Late Saturday night we used a short-lived break in foul weather to explore the Death Valley and get to the bottom of an icefall below the West Rib ridge to deposit our cache for Cassin.
This year no climber has been to this narrow valley filled with a overflowing marzipan glacier. Imagine a multi-layered wedding cake with severely cracked white icing. Decorating went wrong. That’s the Death Valley’s filling that is surrounded by spectacular iced rock southern ridges of Denali on the left and no less spectacular steep slopes decorated by overhanging seracs on the right.
Moving through a terrain like this is a great adventure. Different from a fixed-rope route of the Khumbu icefall or a well-trodden, still challenging, path of the West Buttress, the normal route on Denali. Key core skill required is an ability to move on glacial terrain amidst giant crevasses, awareness of the time of the day one can travel under seracs and a gut feeling for when it is time to stop.

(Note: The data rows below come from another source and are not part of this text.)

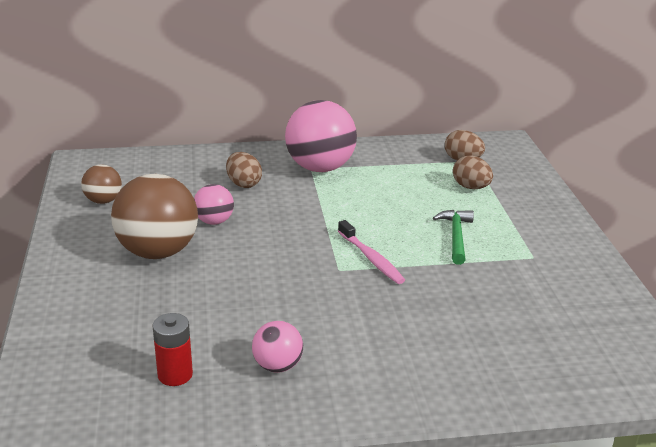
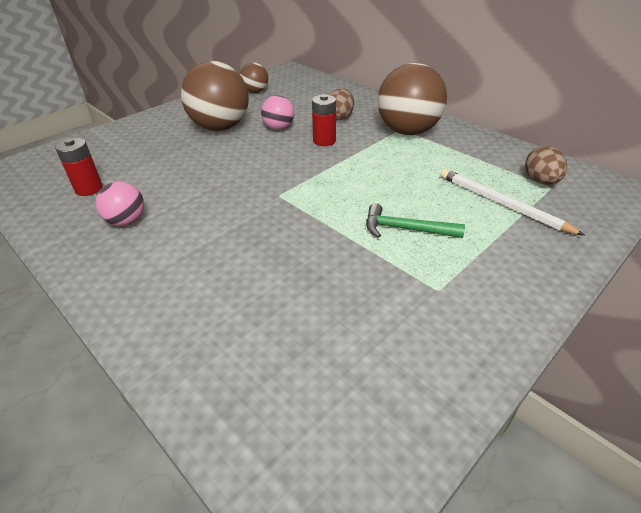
camera: 55 degrees right, 10 degrees up
(277, 210) = (324, 141): none -> red battery
(320, 168) = (407, 131): pink ball -> brown ball
(371, 258) = (312, 202): pink toothbrush -> none
(456, 236) = (405, 229): green hammer -> green hammer turned 135 degrees counterclockwise
(471, 187) = (501, 204): brown egg -> white pencil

I am very fortunate to have extremely skilled and experienced climbing partners who have successfully summited avalanche prone deadly Pomori and several of equally menacing peaks in Pamir with a list of many achievements extending to climbing Everest without oxygen. They have the hard and soft skills of helping the team navigate and climb Cassin, this rarely attempted elegant Alpine route.

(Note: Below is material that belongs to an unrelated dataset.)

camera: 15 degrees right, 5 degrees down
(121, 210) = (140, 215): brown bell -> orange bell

Last night we moved quickly covering some 5km of slopping deeply crevassed zigzag in 4 hours. That sounds like a snail pace but here it’s a hair’s feat. Given that Kalhitna glacier moves every year, there are no helpful topo maps. One has to move by trial and error. That makes it traveling here both treacherous and exciting. We managed to get to the bottom of the icefall – a small version of Everest’s Khumbu – by 11pm, still light in Alaskan white night. From here it’s a 400m climb to the base of Cassin. Good weather gave way to a whiteout. We have dug a hole to deposit food and equipment before retracing our steps back to camp 1.
The snow blizzard on the way down was quickly filling our footprints. By 1am we were in a tent peering over photographs of the route , sharing jokes and eating good hearty meal. Replenish and restore before a weather window gives us a chance to move up.